WORK INSTRUCTIONS: Using the entries that follow, give only the number of lines with the word "Труба" in them.

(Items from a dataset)
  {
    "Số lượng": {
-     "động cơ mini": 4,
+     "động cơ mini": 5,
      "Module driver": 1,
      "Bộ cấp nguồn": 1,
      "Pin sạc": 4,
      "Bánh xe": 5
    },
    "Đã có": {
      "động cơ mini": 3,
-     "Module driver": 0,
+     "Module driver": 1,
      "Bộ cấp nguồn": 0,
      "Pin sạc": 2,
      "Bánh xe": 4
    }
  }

---

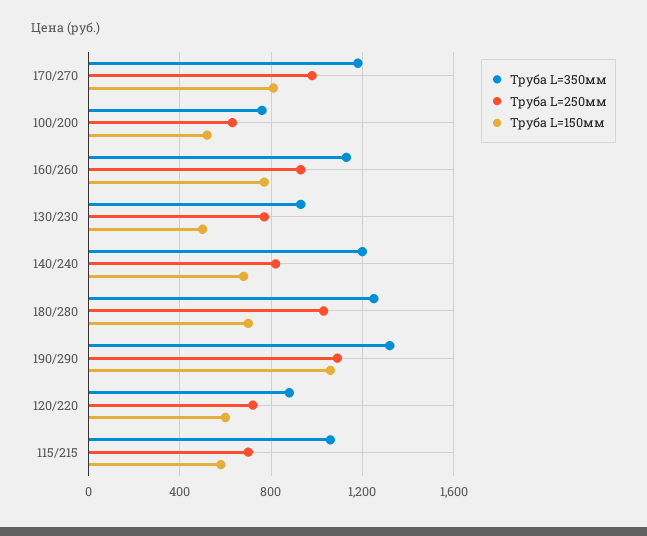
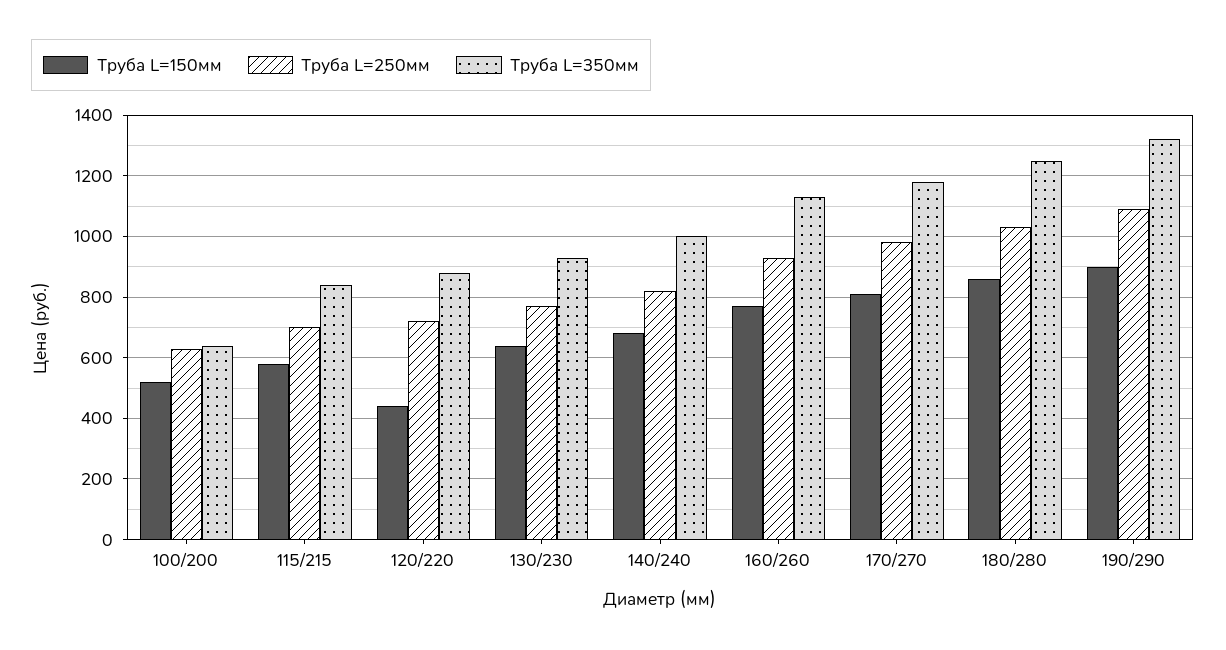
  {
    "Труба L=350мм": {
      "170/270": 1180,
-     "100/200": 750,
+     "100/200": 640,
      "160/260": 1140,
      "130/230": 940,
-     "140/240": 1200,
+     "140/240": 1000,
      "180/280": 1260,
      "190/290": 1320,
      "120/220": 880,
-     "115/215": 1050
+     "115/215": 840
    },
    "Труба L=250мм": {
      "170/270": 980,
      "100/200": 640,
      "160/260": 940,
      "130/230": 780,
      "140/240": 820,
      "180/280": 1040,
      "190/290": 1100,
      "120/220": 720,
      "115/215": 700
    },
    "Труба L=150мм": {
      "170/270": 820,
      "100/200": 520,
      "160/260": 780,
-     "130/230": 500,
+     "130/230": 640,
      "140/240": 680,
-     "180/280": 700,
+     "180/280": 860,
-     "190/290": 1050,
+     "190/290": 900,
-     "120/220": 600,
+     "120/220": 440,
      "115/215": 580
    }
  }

ANSWER BELOW: 3